- Problem -
Retype the passage of the hypothyroidism text between "Retesting compensative dogs" and "comfortable medicating.", inclusive.

____ Source extract

There are three classifications of hypothyroidism: primary,
secondary and tertiary with primary being associated with the thyroid gland,
secondary with the pituitary gland and tertiary with the hypothalamus. As
previously stated, primary hypothyroidism appears to have a high rate of
occurrence in the canine with secondary and tertiary being less commonly found.
While there are five classes of primary canine hypothyroidism, the two most
commonly found are: autoimmune lymphocytic thyroiditis (ALT) and idiopathic
follicular atrophy. While hypothyroidism is not a life threatening condition
when properly treated, the quality of life for a true hypothyroid animal,
especially one not accurately diagnosed and/or treated, can be substandard.
What is Autoimmune Lymphocytic Thyroiditis (ALT)?
Autoimmune Lymphocytic Thyroiditis (ALT) is a hereditary
disease that occurs when lymphocytes, or white blood cells associated with the
immune system, attack the thyroid gland creating inflammation. The lymphocytes
not only attack, they irreversibly destroy healthy thyroid tissue needed to
produce thyroxine (T4), the hormone that supports body system metabolism.
Without viable tissue, the gland can no longer produce T4 and the dog becomes
actively hypothyroid. While ALT is responsible for 50% of all primary
hypothyroid cases, active hypothyroidism is not a guaranteed outcome of all ALT
diagnosis. The Orthopedic Foundation for Animals (OFA), a national health
registry, classifies ALT in two ways: positive advanced or compensative.
- Positive advanced ALT occurs after total eradication of
all thyroid tissue and is defined by the following lab results: positive TgAA,
low FT4(ed), and high cTSH.
A dog with positive advanced ALT is by all accounts actively
hypothyroid and should begin hormone replacement therapy even though clinical
(observable) symptoms may take as long as 18 months to support lab work. This
lack of symptoms can be deceiving, making some owners unwilling to medicate
immediately. This is a mistake.
- Compensative ALT is when inflammation of the thyroid gland
is still in the early stages and complete destruction of the gland has not yet
occurred. It is defined by the following lab results: positive TgAA, normal
FT4(ed), and normal cTSH.
While compensative ALT dogs do have a high probability of
progressing to active hypothyroidism, especially when positive T3AA and T4AA are
also present, active hypothyroidism does not always occur, making hormone
therapy of compensative ALT dogs debatable/controversial in some circles.
Retesting compensative dogs semi-annually, to keep abreast of any lab work
changes that might indicate a development to active hypothyroidism, and
supplementing at that time, is a viable option for those owners who do not feel
comfortable medicating.

________
____ Supplied information

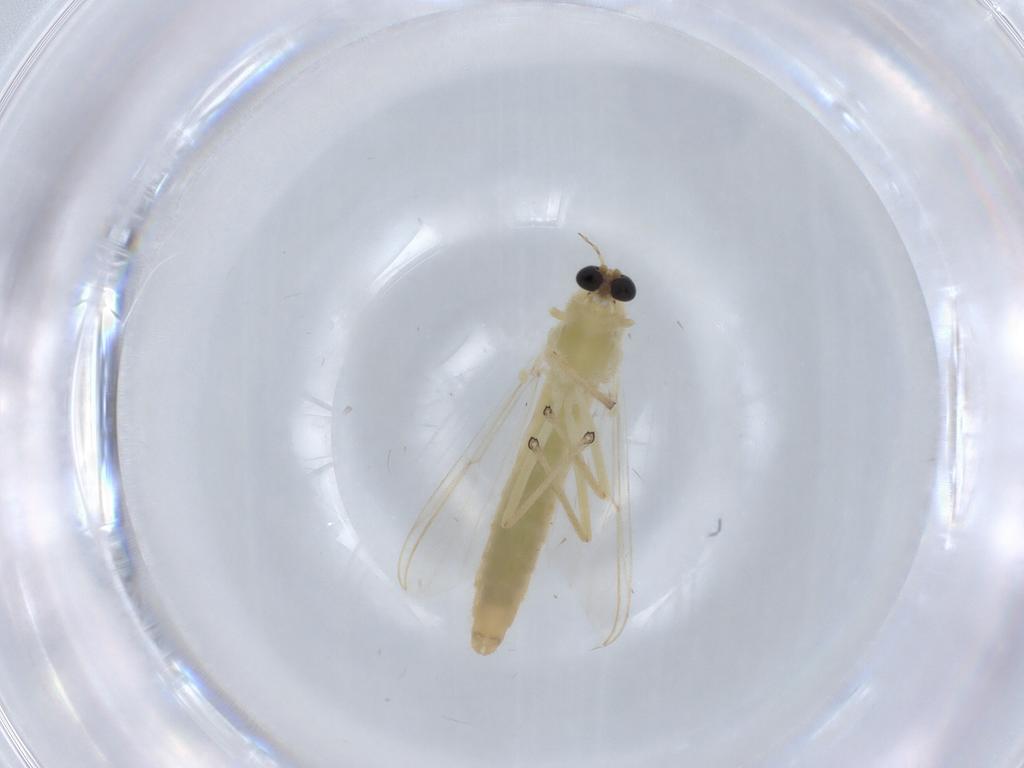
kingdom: Animalia
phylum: Arthropoda
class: Insecta
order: Diptera
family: Chironomidae
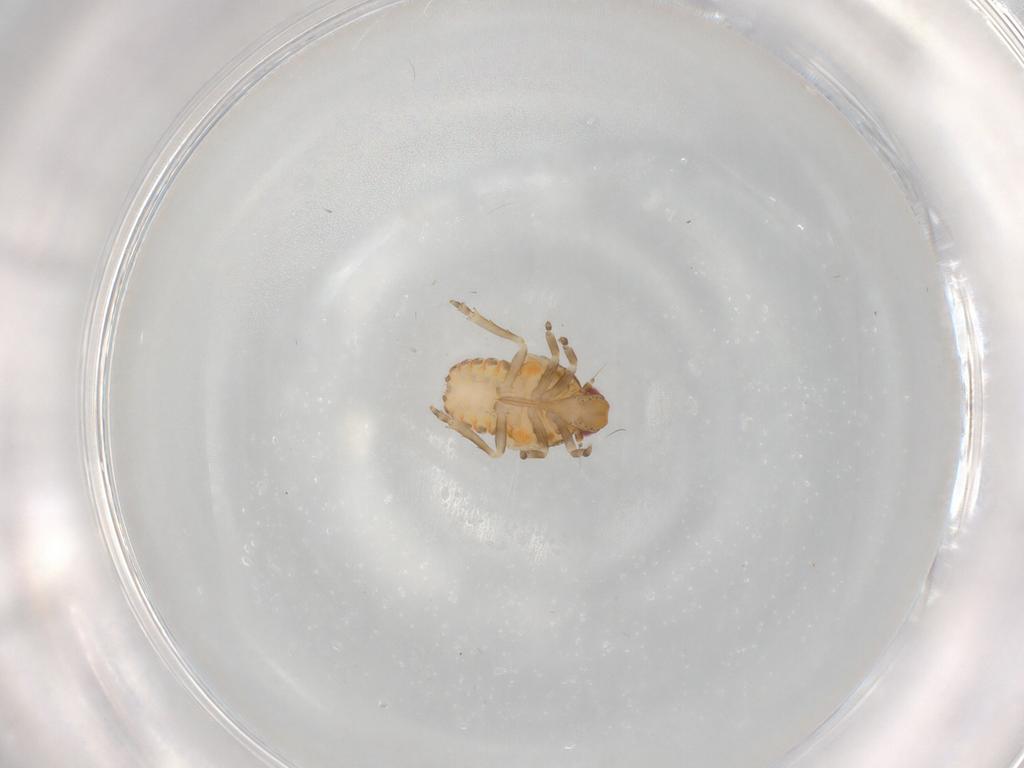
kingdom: Animalia
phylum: Arthropoda
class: Insecta
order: Hemiptera
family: Flatidae
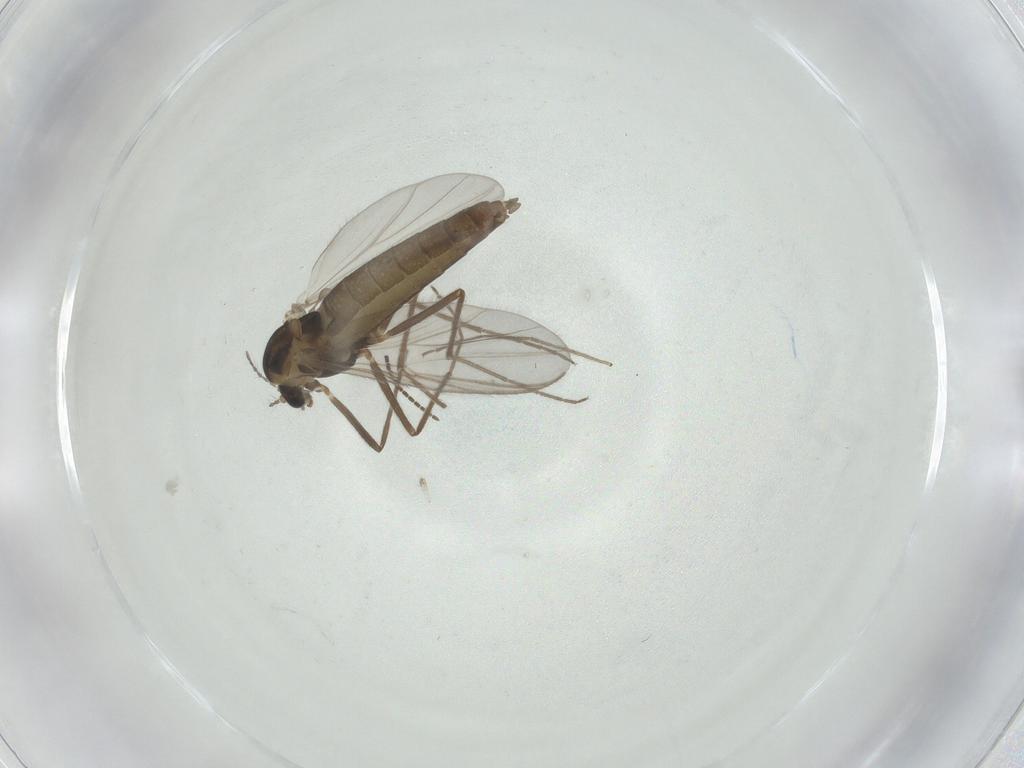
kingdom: Animalia
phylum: Arthropoda
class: Insecta
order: Diptera
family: Chironomidae
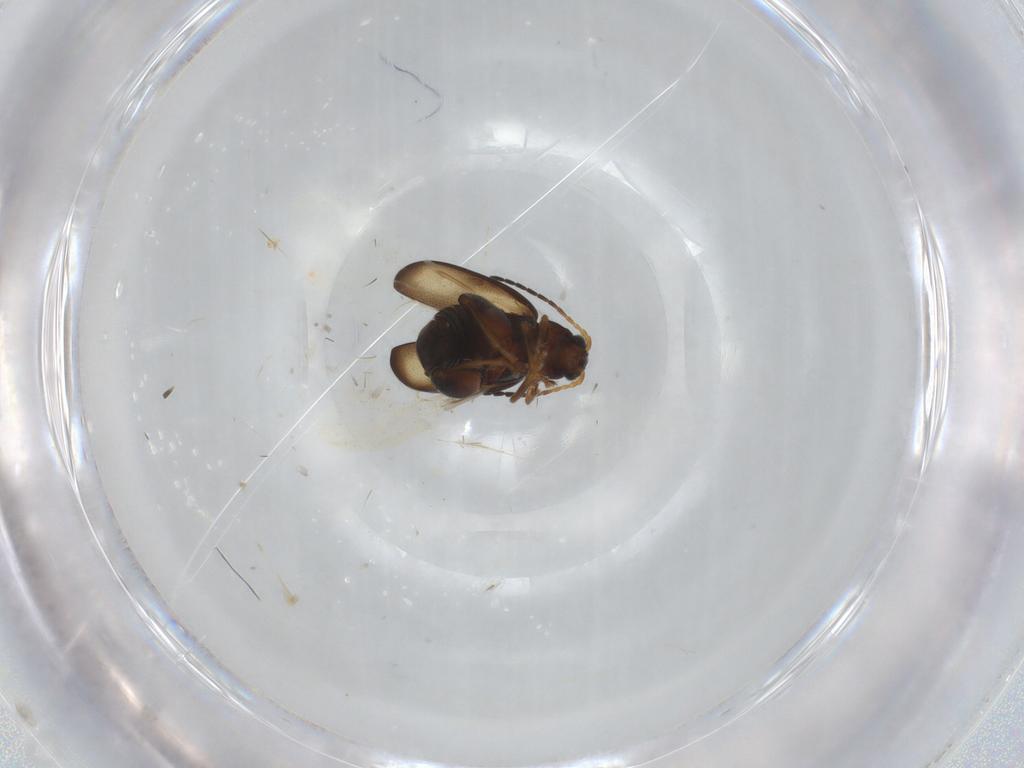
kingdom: Animalia
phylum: Arthropoda
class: Insecta
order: Coleoptera
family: Chrysomelidae
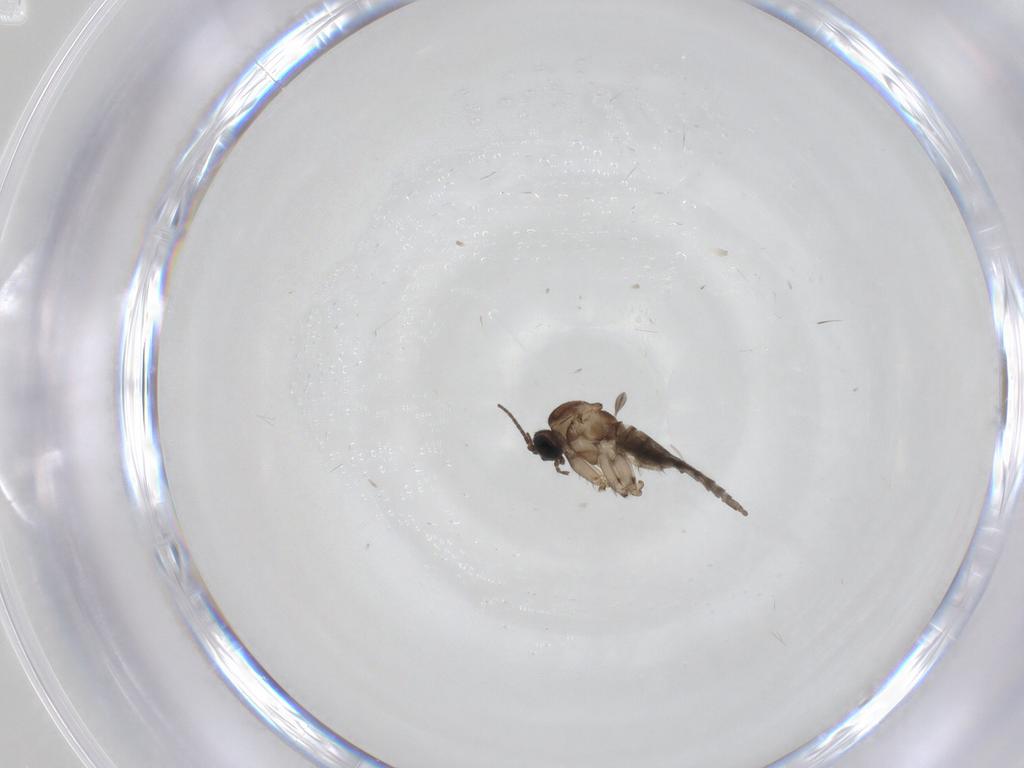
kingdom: Animalia
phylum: Arthropoda
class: Insecta
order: Diptera
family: Sciaridae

________

- Task result -
Retesting compensative dogs semi-annually, to keep abreast of any lab work
changes that might indicate a development to active hypothyroidism, and
supplementing at that time, is a viable option for those owners who do not feel
comfortable medicating.